[[ Document section open ]]

The Company and its directors, nominees and executive officers may be deemed to be participants in the solicitation of proxies from the stockholders of the Company in connection with the Company’s 2011 annual meeting of stockholders.  Information concerning the interests of participants in the solicitation of proxies is included in the Proxy Statement.

 

Executed Proxies; Revocation

 

Shares represented by properly executed proxies received by the Company and not revoked will be voted at the 2011 annual meeting of stockholders in accordance with the instructions contained therein. If instructions are not given therein, properly executed proxies will be voted “FOR” the election of the one nominee of the Board as a Class III director of the Company (Proposal 1); “FOR” the approval of the Company’s Second Certificate of Amendment of Amended and Restated Certificate of Incorporation to effect a reverse stock split of the Shares (Proposal 2); “FOR” the approval of the Company’s 2011 Stock Option and Incentive Plan (Proposal 3); “FOR” the approval of the advisory resolution regarding the compensation of the Company’s named executive officers (Proposal 4); and “FOR” the approval of the advisory proposal that an advisory vote on the compensation of the Company’s named executive officers be included in the Company’s proxy statement every three (3) years (Proposal 5), each as described in the Proxy Statement.  It is not anticipated that any matters other than those set forth in the Proxy Statement will be presented at the 2011 annual meeting of stockholders. If other matters are presented, proxies will be voted in accordance with the discretion of the proxy holders.

 

Your vote is important. If you have not already done so, the Board requests that you promptly sign, date and return the proxy card delivered along with the Proxy Statement, which is solicited by the Board, in accordance with the instructions contained in the Proxy Statement. You do not have to take any action if you have previously voted your Shares and do not wish to change your vote.  If you have previously voted your Shares and wish to change your vote, you should follow the instructions below regarding how to submit a new proxy or voting instructions.

 

Any properly completed proxy may be revoked at any time before it is voted on any matter (without, however, affecting any vote taken prior to such revocation) by (1) giving written notice of such revocation to the Corporate Secretary of the Company, (2) submitting a new proxy by telephone, internet or proxy card after the date of the previously submitted proxy (or submitting new voting instructions with respect to Shares held in street name), or (3) attending the 2011 annual meeting of stockholders and voting in person. Attendance at the 2011 annual meeting of stockholders will not, by itself, revoke a proxy.  Questions regarding how to submit a proxy card or voting instructions may be directed to Investor Relations at Plug Power Inc., 968 Albany Shaker Road, Latham, NY 12110, or (518) 782-7700.

 

 

 

 

 

 


 


 

 

 

 

For additional information regarding the voting and revocation of proxies, see the Proxy Statement and the other definitive proxy materials the Company files with the SEC.

[[ Document section closed ]]
[[ Data for analysis open ]]

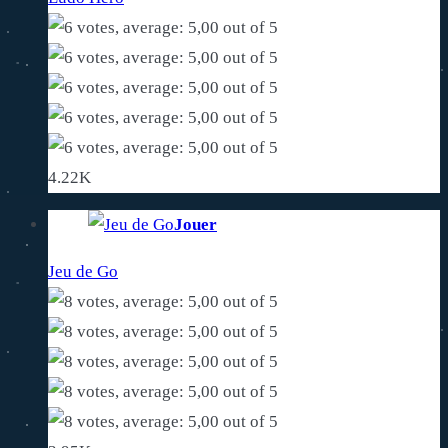
4.22K
Jouer
Jeu de Go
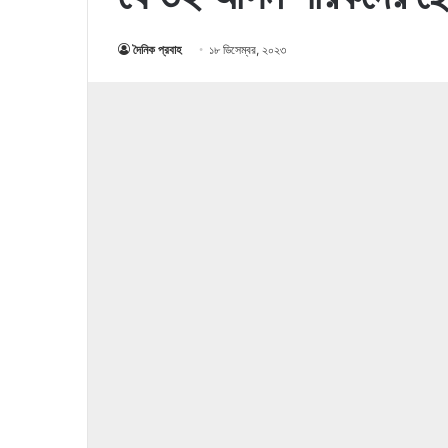
দৈনিক প্রবাহ
১৮ ডিসেম্বর, ২০২৩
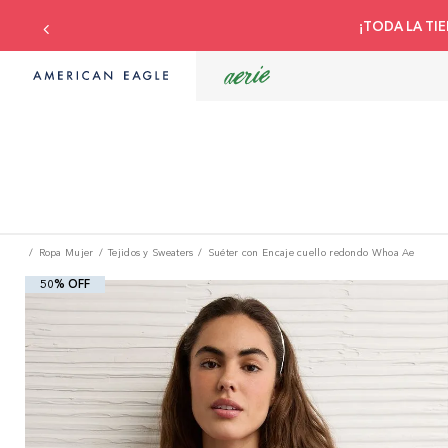
Compra con tu tarj
Ropa Mujer
Tejidos y Sweaters
Suéter con Encaje cuello redondo Whoa Ae
50% OFF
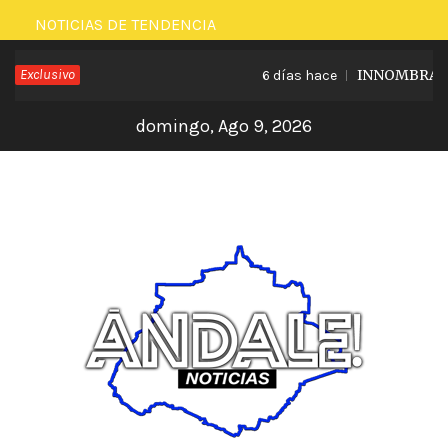
Saltar
NOTICIAS DE TENDENCIA
al
Exclusivo
INNOMBRABLE 
6 días hace
contenido
domingo, Ago 9, 2026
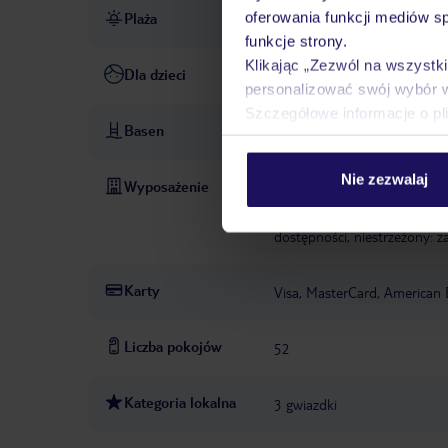
oferowania funkcji mediów s
Plaża
piaszczysta
funkcje strony.
Klikając „Zezwól na wszystk
Dla dzieci
basen dla dzieci
wysokie kr
personalizować swój wybór 
Szczegółowe informacje o pl
Basen
baseny: 2
basen: zewnętrzn
Nie zezwalaj
Wyposażenie
recepcja
kantor
sejf: za 
gotówką
minimarket
Wi-
dostępności, niestrzeżony: z
Karty
Visa, MasterCard, American 
Liczba pokojów
52
Kategoria lokalna
3 gwiazdki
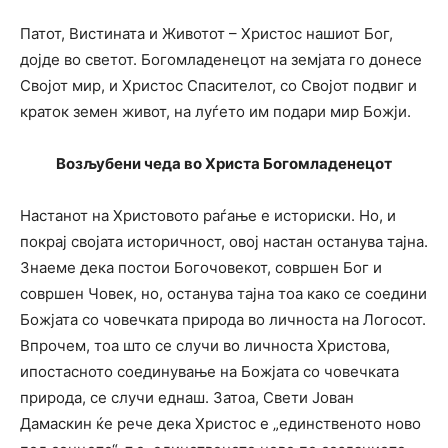
Патот, Вистината и Животот – Христос нашиот Бог,
дојде во светот. Богомладенецот на земјата го донесе
Својот мир, и Христос Спасителот, со Својот подвиг и
краток земен живот, на луѓето им подари мир Божји.
Возљубени чеда во Христа Богомладенецот
Настанот на Христовото раѓање е историски. Но, и
покрај својата историчност, овој настан останува тајна.
Знаеме дека постои Богочовекот, совршен Бог и
совршен Човек, но, останува тајна тоа како се соедини
Божјата со човечката природа во личноста на Логосот.
Впрочем, тоа што се случи во личноста Христова,
ипостасното соединување на Божјата со човечката
природа, се случи еднаш. Затоа, Свети Јован
Дамаскин ќе рече дека Христос е „единственото ново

[[ Data for analysis closed ]]

■ Requirement A ■
Turn the paragraph of the proxy voting text above that begins "Any properly completed proxy may be revoked" into a short list that keeps its main facts.
■ Requirement B ■
Reproduce the portion of the proxy voting text above starting with "Your vote is" and going on through "or voting instructions.".

■ Response box A ■
- A properly completed proxy may be revoked at any time before it is voted on any matter. Revocation does not affect votes already taken.
- Ways to revoke:
  1. Give written notice of revocation to the Corporate Secretary of the Company.
  2. Submit a new proxy by telephone, internet or proxy card dated after the earlier proxy. For Shares held in street name, submit new voting instructions.
  3. Attend the 2011 annual meeting of stockholders and vote in person.
- Attending the meeting does not by itself revoke a proxy.
- Questions about submitting a proxy card or voting instructions can go to Investor Relations at Plug Power Inc., 968 Albany Shaker Road, Latham, NY 12110, or (518) 782-7700.

■ Response box B ■
Your vote is important. If you have not already done so, the Board requests that you promptly sign, date and return the proxy card delivered along with the Proxy Statement, which is solicited by the Board, in accordance with the instructions contained in the Proxy Statement. You do not have to take any action if you have previously voted your Shares and do not wish to change your vote.  If you have previously voted your Shares and wish to change your vote, you should follow the instructions below regarding how to submit a new proxy or voting instructions.